### GIVEN REQUEST
Reproduce verbatim the stretch of the listing from the line containing "common name: Silky-ruff conebush" through the line containing "family: Cactaceae", including both of those lines.

Source data
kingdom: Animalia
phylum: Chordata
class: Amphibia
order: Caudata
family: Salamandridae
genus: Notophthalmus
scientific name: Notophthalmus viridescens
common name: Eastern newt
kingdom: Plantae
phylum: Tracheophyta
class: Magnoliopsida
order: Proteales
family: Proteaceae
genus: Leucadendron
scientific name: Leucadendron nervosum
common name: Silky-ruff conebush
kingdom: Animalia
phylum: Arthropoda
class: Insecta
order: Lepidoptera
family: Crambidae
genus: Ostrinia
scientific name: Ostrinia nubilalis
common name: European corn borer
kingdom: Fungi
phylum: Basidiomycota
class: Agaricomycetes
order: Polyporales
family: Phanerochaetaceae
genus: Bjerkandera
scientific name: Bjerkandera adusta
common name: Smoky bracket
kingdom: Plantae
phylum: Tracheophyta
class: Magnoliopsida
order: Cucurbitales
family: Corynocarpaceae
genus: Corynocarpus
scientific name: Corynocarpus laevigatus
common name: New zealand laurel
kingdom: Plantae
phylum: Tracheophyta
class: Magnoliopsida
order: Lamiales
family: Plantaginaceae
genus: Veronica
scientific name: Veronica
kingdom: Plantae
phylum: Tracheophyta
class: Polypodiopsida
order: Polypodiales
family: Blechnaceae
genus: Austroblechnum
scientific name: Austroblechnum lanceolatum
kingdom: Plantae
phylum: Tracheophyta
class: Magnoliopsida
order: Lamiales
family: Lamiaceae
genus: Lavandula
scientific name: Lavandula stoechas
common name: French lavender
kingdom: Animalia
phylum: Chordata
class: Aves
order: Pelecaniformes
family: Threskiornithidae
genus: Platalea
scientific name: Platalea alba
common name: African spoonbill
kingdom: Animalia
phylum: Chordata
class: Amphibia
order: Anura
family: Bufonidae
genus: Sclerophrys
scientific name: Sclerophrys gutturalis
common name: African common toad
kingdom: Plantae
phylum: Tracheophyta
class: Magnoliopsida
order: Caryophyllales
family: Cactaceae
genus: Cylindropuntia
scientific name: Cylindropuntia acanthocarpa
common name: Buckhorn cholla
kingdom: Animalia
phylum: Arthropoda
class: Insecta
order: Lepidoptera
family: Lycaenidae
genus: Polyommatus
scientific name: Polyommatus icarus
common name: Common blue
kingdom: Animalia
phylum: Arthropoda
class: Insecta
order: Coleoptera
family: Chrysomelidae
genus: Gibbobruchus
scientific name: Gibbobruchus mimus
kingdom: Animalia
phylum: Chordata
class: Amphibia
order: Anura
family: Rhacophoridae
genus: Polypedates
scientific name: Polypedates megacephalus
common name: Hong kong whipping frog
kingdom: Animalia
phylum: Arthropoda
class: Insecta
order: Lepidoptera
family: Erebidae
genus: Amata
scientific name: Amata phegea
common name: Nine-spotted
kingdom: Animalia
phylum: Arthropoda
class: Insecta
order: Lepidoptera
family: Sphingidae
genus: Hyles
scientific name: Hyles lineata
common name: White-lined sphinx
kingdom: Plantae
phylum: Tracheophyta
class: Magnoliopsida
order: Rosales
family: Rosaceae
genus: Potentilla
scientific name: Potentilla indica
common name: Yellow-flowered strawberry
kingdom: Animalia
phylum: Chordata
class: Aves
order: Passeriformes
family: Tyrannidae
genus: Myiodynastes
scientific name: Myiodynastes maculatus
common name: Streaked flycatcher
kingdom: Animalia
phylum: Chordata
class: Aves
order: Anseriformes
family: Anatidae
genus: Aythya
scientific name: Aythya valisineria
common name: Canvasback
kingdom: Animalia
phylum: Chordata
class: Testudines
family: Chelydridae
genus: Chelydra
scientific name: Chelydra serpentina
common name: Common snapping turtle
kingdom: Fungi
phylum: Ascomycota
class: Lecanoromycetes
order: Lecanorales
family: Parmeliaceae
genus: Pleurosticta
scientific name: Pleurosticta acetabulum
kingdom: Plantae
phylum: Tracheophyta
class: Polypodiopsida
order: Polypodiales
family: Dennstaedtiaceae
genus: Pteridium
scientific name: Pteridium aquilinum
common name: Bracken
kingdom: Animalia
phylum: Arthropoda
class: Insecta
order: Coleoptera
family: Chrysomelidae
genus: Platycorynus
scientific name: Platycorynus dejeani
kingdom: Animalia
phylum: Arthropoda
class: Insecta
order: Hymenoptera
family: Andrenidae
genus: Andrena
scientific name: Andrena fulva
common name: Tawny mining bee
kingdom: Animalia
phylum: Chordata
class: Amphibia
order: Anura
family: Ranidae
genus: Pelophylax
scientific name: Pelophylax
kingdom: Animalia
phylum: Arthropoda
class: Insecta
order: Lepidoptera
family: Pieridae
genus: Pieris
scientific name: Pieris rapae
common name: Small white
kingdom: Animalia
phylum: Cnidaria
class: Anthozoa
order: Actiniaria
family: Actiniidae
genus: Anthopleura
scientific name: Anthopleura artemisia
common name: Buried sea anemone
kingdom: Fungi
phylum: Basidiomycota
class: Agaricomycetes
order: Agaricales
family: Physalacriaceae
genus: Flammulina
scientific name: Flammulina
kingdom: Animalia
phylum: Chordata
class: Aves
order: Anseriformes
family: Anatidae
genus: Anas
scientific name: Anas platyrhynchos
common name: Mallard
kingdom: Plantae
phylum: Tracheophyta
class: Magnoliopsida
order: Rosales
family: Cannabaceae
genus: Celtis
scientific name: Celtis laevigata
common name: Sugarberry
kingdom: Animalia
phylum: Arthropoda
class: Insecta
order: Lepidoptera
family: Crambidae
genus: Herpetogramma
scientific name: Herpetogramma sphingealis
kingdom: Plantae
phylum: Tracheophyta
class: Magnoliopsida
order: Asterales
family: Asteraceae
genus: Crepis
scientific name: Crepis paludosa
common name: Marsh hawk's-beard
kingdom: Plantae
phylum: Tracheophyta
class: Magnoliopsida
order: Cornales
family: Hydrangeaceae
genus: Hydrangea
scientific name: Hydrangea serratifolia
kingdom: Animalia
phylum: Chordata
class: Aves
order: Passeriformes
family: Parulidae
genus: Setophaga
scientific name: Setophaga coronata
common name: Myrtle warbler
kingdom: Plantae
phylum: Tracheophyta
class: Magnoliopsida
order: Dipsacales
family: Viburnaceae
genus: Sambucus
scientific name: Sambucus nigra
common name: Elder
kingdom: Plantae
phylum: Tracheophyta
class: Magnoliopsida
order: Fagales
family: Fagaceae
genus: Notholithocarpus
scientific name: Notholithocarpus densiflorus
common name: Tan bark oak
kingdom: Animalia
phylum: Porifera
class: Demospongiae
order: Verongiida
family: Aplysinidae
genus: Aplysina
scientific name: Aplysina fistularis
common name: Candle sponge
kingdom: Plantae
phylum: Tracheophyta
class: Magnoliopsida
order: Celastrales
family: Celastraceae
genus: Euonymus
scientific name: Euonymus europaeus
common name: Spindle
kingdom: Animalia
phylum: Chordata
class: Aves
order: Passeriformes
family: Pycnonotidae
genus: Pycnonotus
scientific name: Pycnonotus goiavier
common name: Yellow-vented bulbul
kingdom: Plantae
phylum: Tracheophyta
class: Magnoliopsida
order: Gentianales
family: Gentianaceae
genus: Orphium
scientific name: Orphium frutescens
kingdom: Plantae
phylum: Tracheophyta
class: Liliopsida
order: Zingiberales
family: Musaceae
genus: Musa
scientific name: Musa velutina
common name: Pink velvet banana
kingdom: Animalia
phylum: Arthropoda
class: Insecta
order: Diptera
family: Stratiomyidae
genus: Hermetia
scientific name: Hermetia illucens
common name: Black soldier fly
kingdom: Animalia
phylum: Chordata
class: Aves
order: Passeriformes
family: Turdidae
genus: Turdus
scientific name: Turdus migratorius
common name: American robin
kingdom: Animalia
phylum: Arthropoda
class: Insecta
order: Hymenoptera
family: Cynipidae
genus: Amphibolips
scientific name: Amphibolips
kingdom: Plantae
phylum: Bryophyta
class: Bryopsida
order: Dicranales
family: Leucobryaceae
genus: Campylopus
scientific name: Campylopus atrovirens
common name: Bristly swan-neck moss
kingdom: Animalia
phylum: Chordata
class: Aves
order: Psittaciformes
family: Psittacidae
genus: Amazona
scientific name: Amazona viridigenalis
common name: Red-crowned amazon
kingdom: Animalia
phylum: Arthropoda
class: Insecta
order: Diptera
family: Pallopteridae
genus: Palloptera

### RESULT FOR THIS EXERCISE
common name: Silky-ruff conebush
kingdom: Animalia
phylum: Arthropoda
class: Insecta
order: Lepidoptera
family: Crambidae
genus: Ostrinia
scientific name: Ostrinia nubilalis
common name: European corn borer
kingdom: Fungi
phylum: Basidiomycota
class: Agaricomycetes
order: Polyporales
family: Phanerochaetaceae
genus: Bjerkandera
scientific name: Bjerkandera adusta
common name: Smoky bracket
kingdom: Plantae
phylum: Tracheophyta
class: Magnoliopsida
order: Cucurbitales
family: Corynocarpaceae
genus: Corynocarpus
scientific name: Corynocarpus laevigatus
common name: New zealand laurel
kingdom: Plantae
phylum: Tracheophyta
class: Magnoliopsida
order: Lamiales
family: Plantaginaceae
genus: Veronica
scientific name: Veronica
kingdom: Plantae
phylum: Tracheophyta
class: Polypodiopsida
order: Polypodiales
family: Blechnaceae
genus: Austroblechnum
scientific name: Austroblechnum lanceolatum
kingdom: Plantae
phylum: Tracheophyta
class: Magnoliopsida
order: Lamiales
family: Lamiaceae
genus: Lavandula
scientific name: Lavandula stoechas
common name: French lavender
kingdom: Animalia
phylum: Chordata
class: Aves
order: Pelecaniformes
family: Threskiornithidae
genus: Platalea
scientific name: Platalea alba
common name: African spoonbill
kingdom: Animalia
phylum: Chordata
class: Amphibia
order: Anura
family: Bufonidae
genus: Sclerophrys
scientific name: Sclerophrys gutturalis
common name: African common toad
kingdom: Plantae
phylum: Tracheophyta
class: Magnoliopsida
order: Caryophyllales
family: Cactaceae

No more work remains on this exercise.